Parents warned of children's cell phone use as 19 would-be sex predators arrested in sting operation
Operation H.O.O.K. officers arrested Mark McGill Jr, a US Forest Service employee, who came with the intent to have sex with a minor girl
FRESNO, CALIFORNIA: A sting operation carried out by the authorities in Fresno has sent 19 suspects behind the bars in a major crackdown against would-be sexual predators. The officers held these men in custody after they attempted to meet with children for sex, claims authorities with Operation H.O.O.K., an acronym for Hands Off Our Kids. It is now revealed that some of the detectives had posed as minors for hours on a number of different online chat rooms and apps.
“All of the suspects were first to express their sexual desires, and they initiated a time to meet with a detective posing as a child,” said Fresno County Sheriff, Margaret Mims. Mims also claimed that the detectives had clearly mentioned their fake ages, and some even posed as 12 year olds, yet the suspects wished to meet them for sex. The entire operation was orchestrated with the help of local, state, and federal law enforcement agencies.

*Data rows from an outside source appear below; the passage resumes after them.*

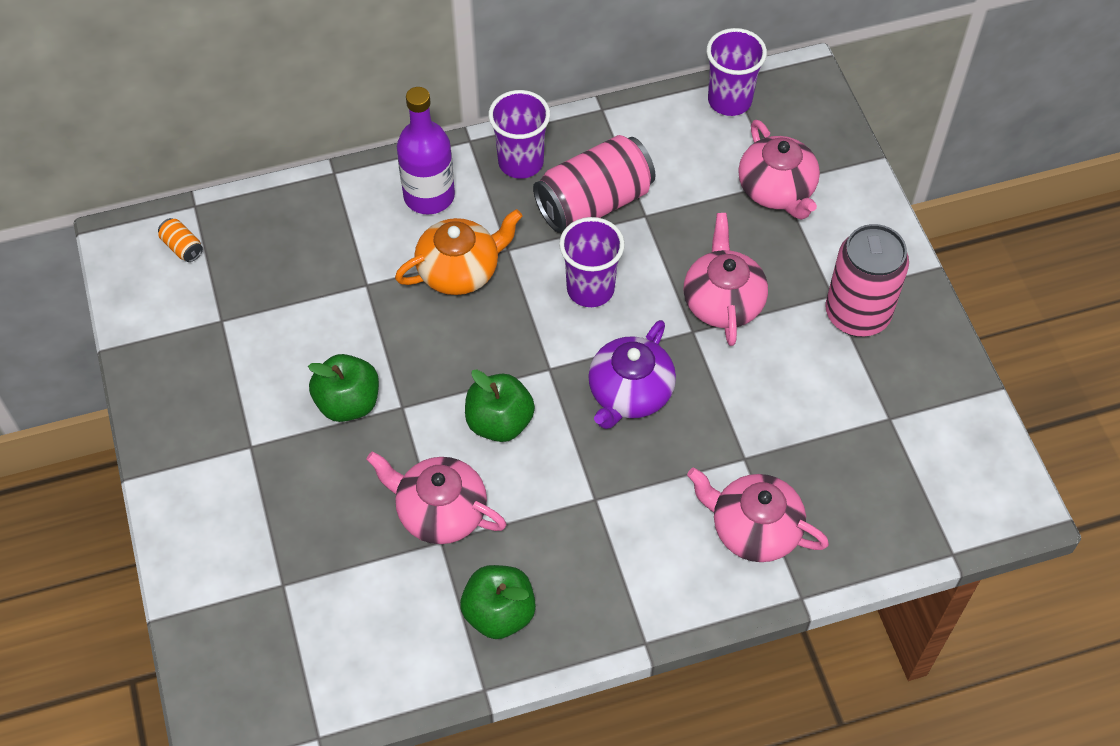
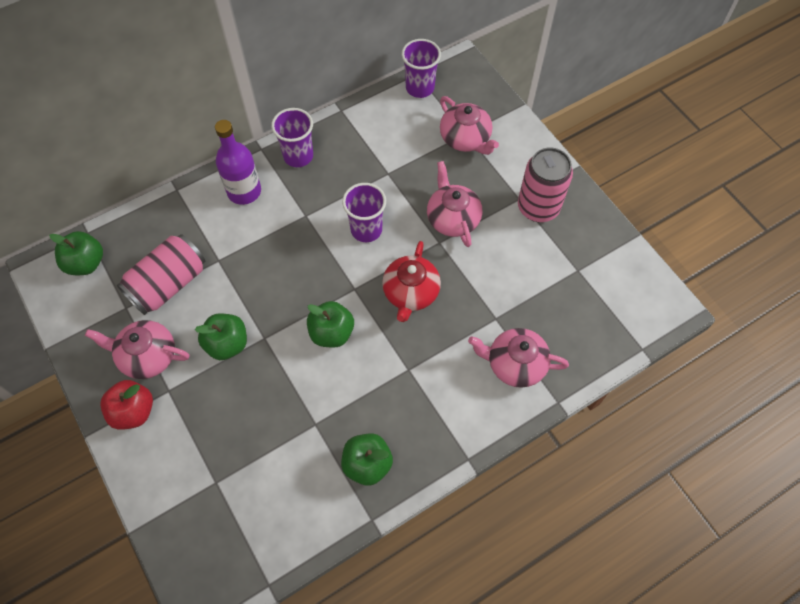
camera: 15 degrees left, 5 degrees up
orange can [158,218,203,262] -> green apple [49,231,103,275]
pink teapot [366,452,507,544] -> pink teapot moved to [85,320,190,379]
orange teapot [395,209,523,295] -> none
pink can [533,135,655,233] -> pink can moved to [117,234,205,315]
purple teapot [588,320,676,429] -> red teapot [382,241,441,322]
none -> red apple [100,380,153,430]

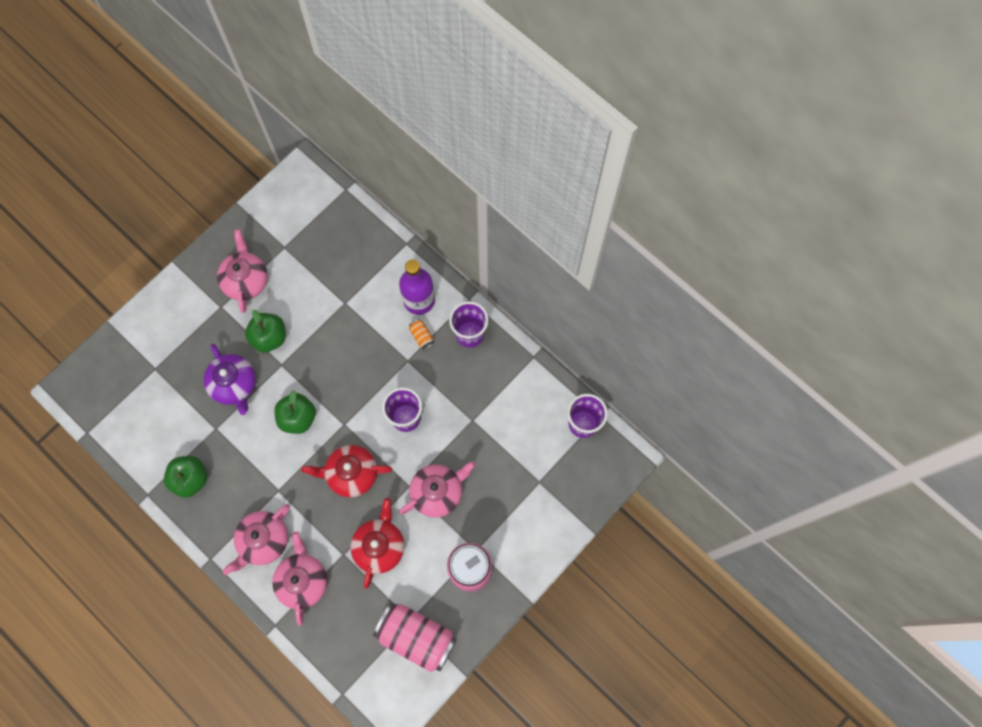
camera: 75 degrees right, 10 degrees up
green apple [49,231,103,275] -> none
red apple [100,380,153,430] -> none
pink can [117,234,205,315] -> pink can moved to [373,602,457,672]
pink teapot [440,96,499,155] -> pink teapot moved to [223,504,290,575]
none -> purple teapot [203,344,256,415]
none -> red teapot [351,498,404,589]
none -> orange can [409,319,434,349]

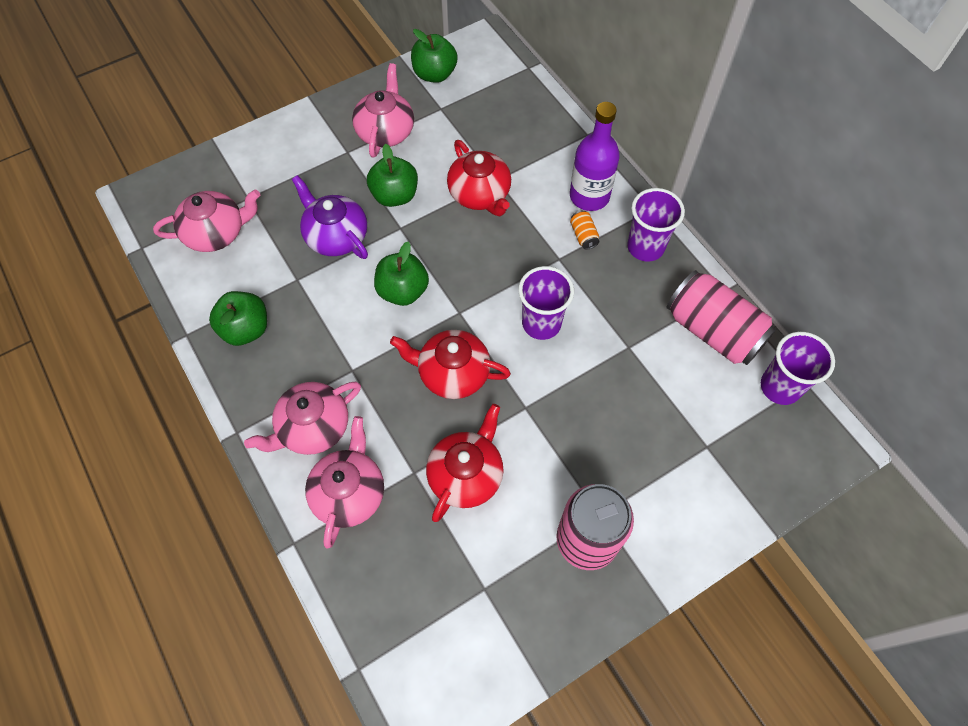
camera: 15 degrees right, 10 degrees down
purple teapot [203,344,256,415] -> purple teapot turned 150 degrees clockwise [292,175,368,259]
pink can [373,602,457,672] -> pink can moved to [666,270,776,365]
pink teapot [399,461,476,517] -> pink teapot moved to [153,190,260,252]
none -> green apple [411,29,458,83]
none -> red teapot [447,140,511,216]

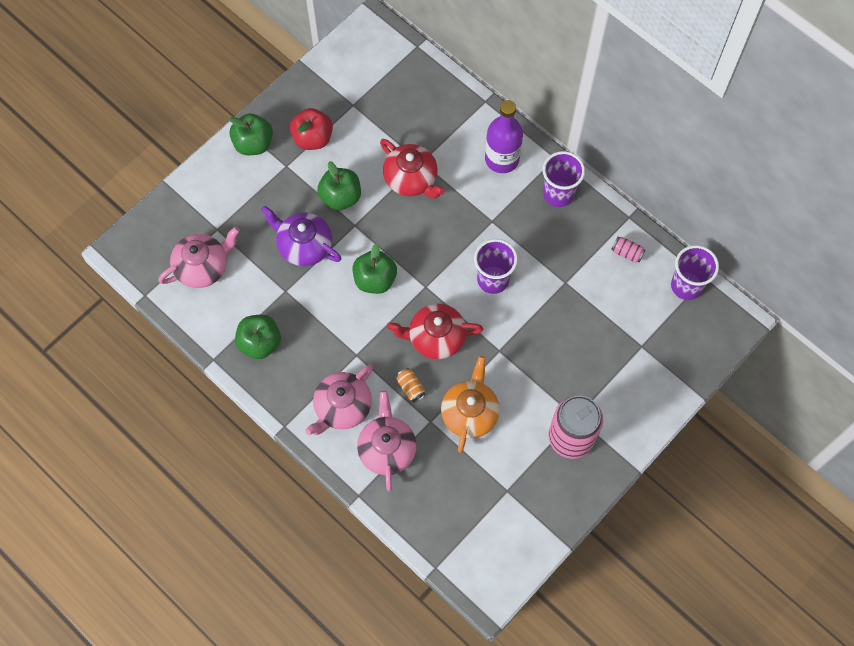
camera: 15 degrees left, 5 degrees up
pink teapot [352,63,414,158] -> red apple [290,108,333,150]
green apple [411,29,458,83] -> green apple moved to [229,113,273,155]
red teapot [426,404,504,522] -> orange teapot [441,356,500,453]
orange can [570,210,599,250] -> orange can moved to [396,368,426,402]
pink can [666,270,776,365] -> pink can [611,237,645,263], size x0.40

Fresno County District Attorney, Lisa Smittcamp said in a statement, “The greatest evil and the greatest threat to children is the cell phone. This is how children are exploited, how they are violated, and how these predators get access to our children.”
The Operation H.O.O.K. officers have arrested Mark McGill Jr, 38, a US Forest Service employee, who had come up to the meeting spot in a department fire engine with the intent to have sex with a minor girl, as the authorities claim. However, he was able to bond out after posting $30,000 bail. Out of the 19, 12 other suspects have also bonded out, reported Fox 19.
“I want to remind parents that the suspects in these cases may not fit a certain stereotype or profile that you have in mind,” Mims stated. She also pointed out that they were able to grab 19 of them, but thousands of sexual perpetrators still walk among us preying on vulnerable children. “A potential danger of being online more often is having an encounter with a sexual predator who is seeking a relationship with a child,” she added, as per the report.
Being aware of what children are doing is crucial for parents, especially as more of them have access to technological devices and the internet.